> **TO DO**
Transcribe each entry so that nothing differs from the original.

> **DATASET ENTRIES**
*** Block opens ***
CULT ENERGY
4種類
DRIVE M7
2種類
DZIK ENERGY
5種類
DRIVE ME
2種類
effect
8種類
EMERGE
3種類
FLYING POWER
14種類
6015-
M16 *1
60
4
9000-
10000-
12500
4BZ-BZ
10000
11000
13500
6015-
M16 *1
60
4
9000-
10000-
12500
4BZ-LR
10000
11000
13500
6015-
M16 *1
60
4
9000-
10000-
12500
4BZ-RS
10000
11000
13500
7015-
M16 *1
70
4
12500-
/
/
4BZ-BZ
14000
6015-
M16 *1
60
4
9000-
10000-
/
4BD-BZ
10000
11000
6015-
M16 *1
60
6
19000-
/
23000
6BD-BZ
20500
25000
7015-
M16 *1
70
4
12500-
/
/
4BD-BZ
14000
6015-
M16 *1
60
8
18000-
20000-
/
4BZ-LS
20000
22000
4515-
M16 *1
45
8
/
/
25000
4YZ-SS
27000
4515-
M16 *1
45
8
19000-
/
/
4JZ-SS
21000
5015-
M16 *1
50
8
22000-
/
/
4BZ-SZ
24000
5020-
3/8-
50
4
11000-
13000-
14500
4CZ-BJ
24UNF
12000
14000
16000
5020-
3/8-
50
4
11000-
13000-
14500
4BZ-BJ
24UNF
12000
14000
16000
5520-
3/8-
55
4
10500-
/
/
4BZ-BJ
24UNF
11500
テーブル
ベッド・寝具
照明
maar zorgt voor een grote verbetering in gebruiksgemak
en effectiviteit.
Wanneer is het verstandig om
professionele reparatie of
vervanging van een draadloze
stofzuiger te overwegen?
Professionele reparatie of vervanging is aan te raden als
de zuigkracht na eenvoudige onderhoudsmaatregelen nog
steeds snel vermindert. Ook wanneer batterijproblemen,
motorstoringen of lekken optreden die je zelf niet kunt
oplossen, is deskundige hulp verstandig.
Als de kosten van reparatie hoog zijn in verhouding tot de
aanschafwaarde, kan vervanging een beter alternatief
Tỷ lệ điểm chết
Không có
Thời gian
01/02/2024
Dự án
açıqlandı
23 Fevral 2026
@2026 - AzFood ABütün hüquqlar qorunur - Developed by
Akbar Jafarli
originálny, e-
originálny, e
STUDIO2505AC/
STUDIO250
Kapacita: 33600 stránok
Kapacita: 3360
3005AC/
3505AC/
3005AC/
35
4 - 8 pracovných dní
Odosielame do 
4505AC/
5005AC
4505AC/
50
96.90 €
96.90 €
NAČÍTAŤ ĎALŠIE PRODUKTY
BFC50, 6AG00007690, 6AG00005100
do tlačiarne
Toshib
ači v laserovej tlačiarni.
*** Block closes ***
> **EXERCISE RESULT**
CULT ENERGY
4種類
DRIVE M7
2種類
DZIK ENERGY
5種類
DRIVE ME
2種類
effect
8種類
EMERGE
3種類
FLYING POWER
14種類
6015-
M16 *1
60
4
9000-
10000-
12500
4BZ-BZ
10000
11000
13500
6015-
M16 *1
60
4
9000-
10000-
12500
4BZ-LR
10000
11000
13500
6015-
M16 *1
60
4
9000-
10000-
12500
4BZ-RS
10000
11000
13500
7015-
M16 *1
70
4
12500-
/
/
4BZ-BZ
14000
6015-
M16 *1
60
4
9000-
10000-
/
4BD-BZ
10000
11000
6015-
M16 *1
60
6
19000-
/
23000
6BD-BZ
20500
25000
7015-
M16 *1
70
4
12500-
/
/
4BD-BZ
14000
6015-
M16 *1
60
8
18000-
20000-
/
4BZ-LS
20000
22000
4515-
M16 *1
45
8
/
/
25000
4YZ-SS
27000
4515-
M16 *1
45
8
19000-
/
/
4JZ-SS
21000
5015-
M16 *1
50
8
22000-
/
/
4BZ-SZ
24000
5020-
3/8-
50
4
11000-
13000-
14500
4CZ-BJ
24UNF
12000
14000
16000
5020-
3/8-
50
4
11000-
13000-
14500
4BZ-BJ
24UNF
12000
14000
16000
5520-
3/8-
55
4
10500-
/
/
4BZ-BJ
24UNF
11500
テーブル
ベッド・寝具
照明
maar zorgt voor een grote verbetering in gebruiksgemak
en effectiviteit.
Wanneer is het verstandig om
professionele reparatie of
vervanging van een draadloze
stofzuiger te overwegen?
Professionele reparatie of vervanging is aan te raden als
de zuigkracht na eenvoudige onderhoudsmaatregelen nog
steeds snel vermindert. Ook wanneer batterijproblemen,
motorstoringen of lekken optreden die je zelf niet kunt
oplossen, is deskundige hulp verstandig.
Als de kosten van reparatie hoog zijn in verhouding tot de
aanschafwaarde, kan vervanging een beter alternatief
Tỷ lệ điểm chết
Không có
Thời gian
01/02/2024
Dự án
açıqlandı
23 Fevral 2026
@2026 - AzFood ABütün hüquqlar qorunur - Developed by
Akbar Jafarli
originálny, e-
originálny, e
STUDIO2505AC/
STUDIO250
Kapacita: 33600 stránok
Kapacita: 3360
3005AC/
3505AC/
3005AC/
35
4 - 8 pracovných dní
Odosielame do 
4505AC/
5005AC
4505AC/
50
96.90 €
96.90 €
NAČÍTAŤ ĎALŠIE PRODUKTY
BFC50, 6AG00007690, 6AG00005100
do tlačiarne
Toshib
ači v laserovej tlačiarni.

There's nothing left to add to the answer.